UK granted data protection adequacy under GDPR

The European Commission has granted the UK data protection adequacy under the General Data Protection Regulation (GDPR), a decision that will allow UK organisations to continue to transfer data to and receive data from EU countries without the need for additional safeguarding measures.

For some time, a cloud of uncertainty has hung over the immediate and long-term future of the UK’s GDPR data compliance position post-Brexit. Since January, the UK has benefitted from a temporary deal that granted it provisional data protection adequacy under GDPR. This meant that the UK – despite being a non-EU or “third country” under GDPR law – has been deemed to meet the required GDPR data protection standards. However, that deal was only a stopgap pending a final decision on the UK’s long-term data adequacy.

Data protection adequacy approved, subject to review

Following a promising but non-binding opinion published by the European Data Protection Board (EDPB) in April this year that the UK’s data protection adequacy should be accepted barring a handful of factors that needed further inspection, the European Commission has today published a paper outlining its decision to approve the UK’s full data protection adequacy position. The adequacy regulations must be reviewed at intervals of not more than four years.
****************************************
■ QUESTIONS
**1)** In the UK adequacy article, rewrite the stretch from "The European Commission has granted" through "long-term data adequacy.", replacing "provisional" with "interim".
**2)** Answer these questions from the article on UK data protection adequacy:
(a) Since when has the UK benefitted from the temporary deal?
(b) Which body published a non-binding opinion in April?
(c) How often must the adequacy regulations be reviewed?
**3)** Write the next part of the article on the UK's GDPR adequacy decision, picking up after its final sentence.

■ EXTRACTED INFORMATION
****************************************
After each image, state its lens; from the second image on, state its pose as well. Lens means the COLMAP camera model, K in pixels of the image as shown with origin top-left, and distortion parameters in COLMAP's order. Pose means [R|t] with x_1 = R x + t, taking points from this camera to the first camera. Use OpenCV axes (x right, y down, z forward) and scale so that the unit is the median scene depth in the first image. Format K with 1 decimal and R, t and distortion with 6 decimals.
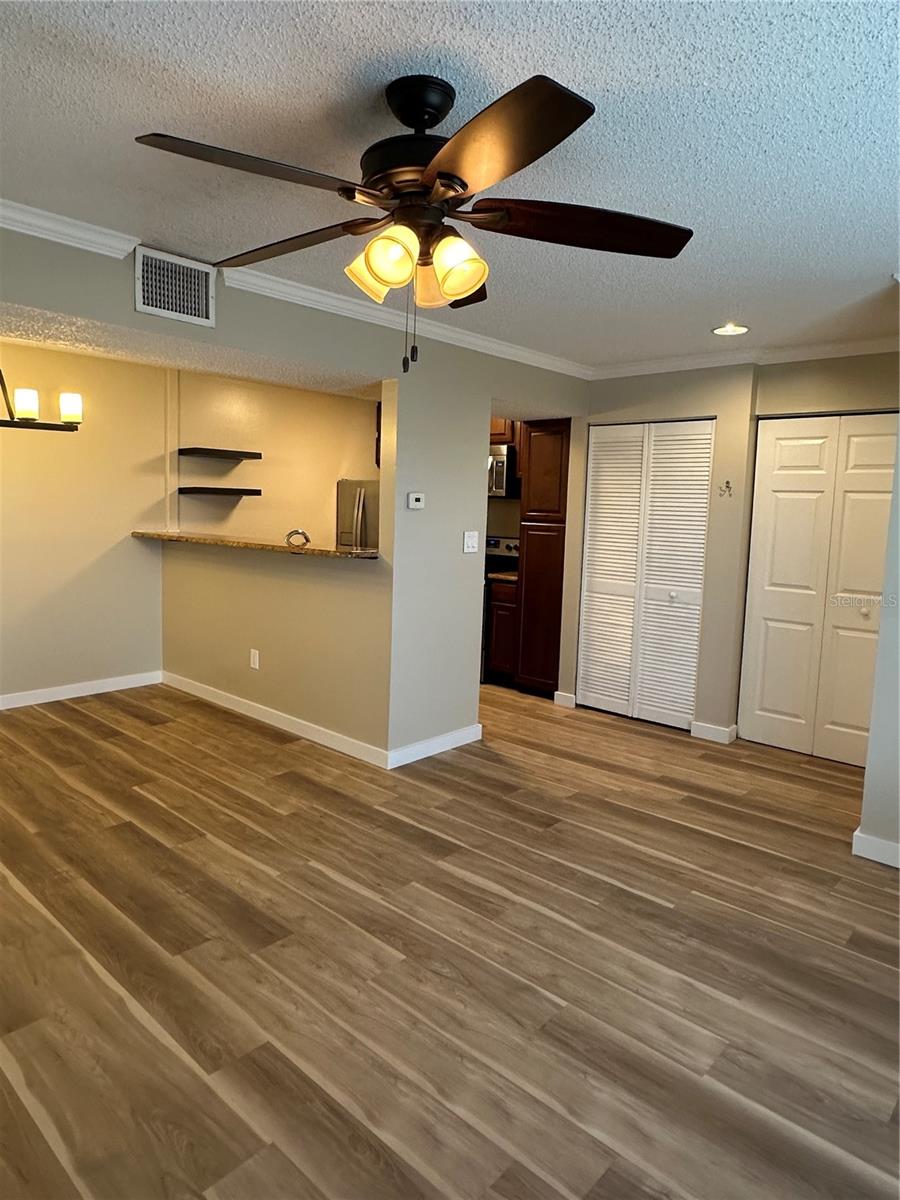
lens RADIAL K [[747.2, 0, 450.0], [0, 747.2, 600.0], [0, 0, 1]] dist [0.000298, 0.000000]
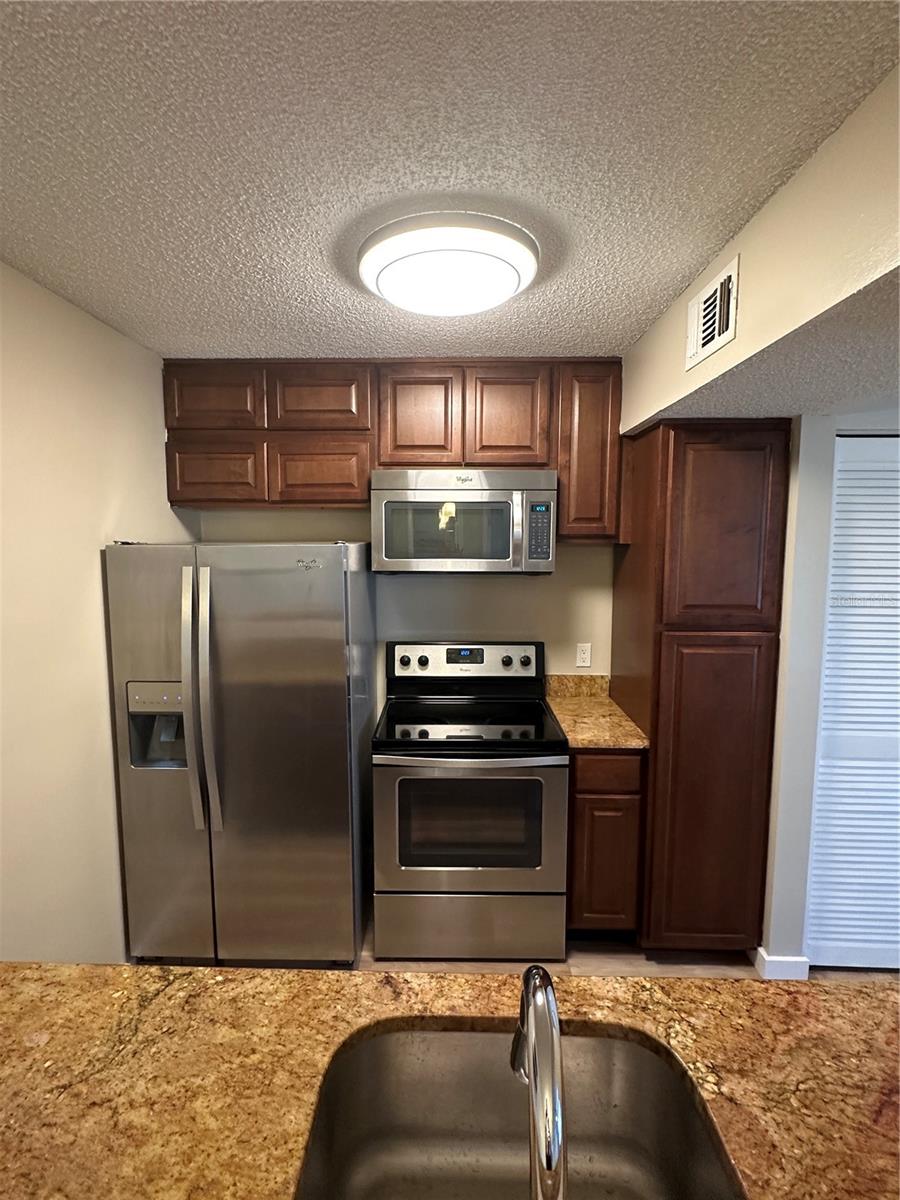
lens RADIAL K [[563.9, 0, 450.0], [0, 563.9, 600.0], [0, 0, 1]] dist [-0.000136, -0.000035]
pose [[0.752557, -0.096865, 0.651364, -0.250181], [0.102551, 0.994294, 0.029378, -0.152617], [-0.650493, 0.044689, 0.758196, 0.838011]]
****************************************
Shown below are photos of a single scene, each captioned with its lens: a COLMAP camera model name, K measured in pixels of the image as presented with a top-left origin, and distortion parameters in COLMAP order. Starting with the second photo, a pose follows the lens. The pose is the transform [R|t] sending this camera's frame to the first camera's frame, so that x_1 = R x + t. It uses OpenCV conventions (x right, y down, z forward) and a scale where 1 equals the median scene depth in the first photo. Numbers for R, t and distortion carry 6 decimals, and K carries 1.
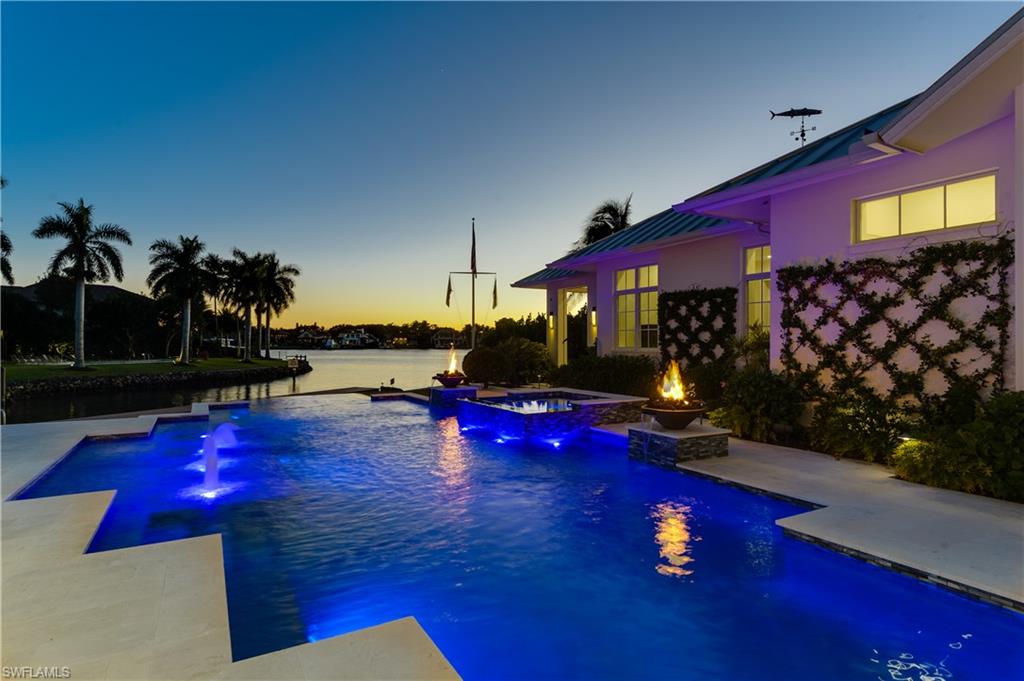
****************************************
■ ANSWERS PROVIDED
**1)**
The European Commission has granted the UK data protection adequacy under the General Data Protection Regulation (GDPR), a decision that will allow UK organisations to continue to transfer data to and receive data from EU countries without the need for additional safeguarding measures.

For some time, a cloud of uncertainty has hung over the immediate and long-term future of the UK’s GDPR data compliance position post-Brexit. Since January, the UK has benefitted from a temporary deal that granted it interim data protection adequacy under GDPR. This meant that the UK – despite being a non-EU or “third country” under GDPR law – has been deemed to meet the required GDPR data protection standards. However, that deal was only a stopgap pending a final decision on the UK’s long-term data adequacy.

**2)**
(a) Since January.
(b) The European Data Protection Board (EDPB).
(c) At intervals of not more than four years.

**3)**
“The adoption of an adequacy decision has to be based on a comprehensive analysis of the third country’s legal order, covering both the rules applicable to the data importers and the limitations and safeguards as regards access to personal data by public authorities,” the European Commission explained. “As clarified by the Court of Justice of the European Union, this does not require finding an identical level of protection. In particular, the means to which the third country in question has recourse for protecting personal data may differ from the ones employed in the European Union, as long as they prove, in practice, effective for ensuring an adequate level of protection.”

The Commission stated that it has carefully analysed the law and practice of the UK and, based on its findings, concluded that the UK ensures an adequate level of protection for personal data transferred within the scope of Regulation (EU) 2016/679 from the European Union to the UK.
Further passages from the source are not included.